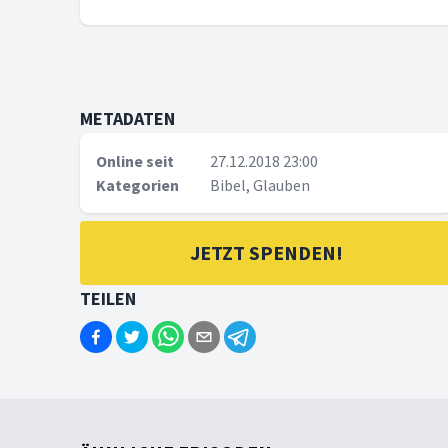
METADATEN
Online seit
27.12.2018 23:00
Kategorien
Bibel, Glauben
JETZT SPENDEN!
TEILEN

- **What to work on**
Copy the text from the entries above word for word, line by line, and leave out the pictures.

- **Answer to this problem**
METADATEN
Online seit
27.12.2018 23:00
Kategorien
Bibel, Glauben
JETZT SPENDEN!
TEILEN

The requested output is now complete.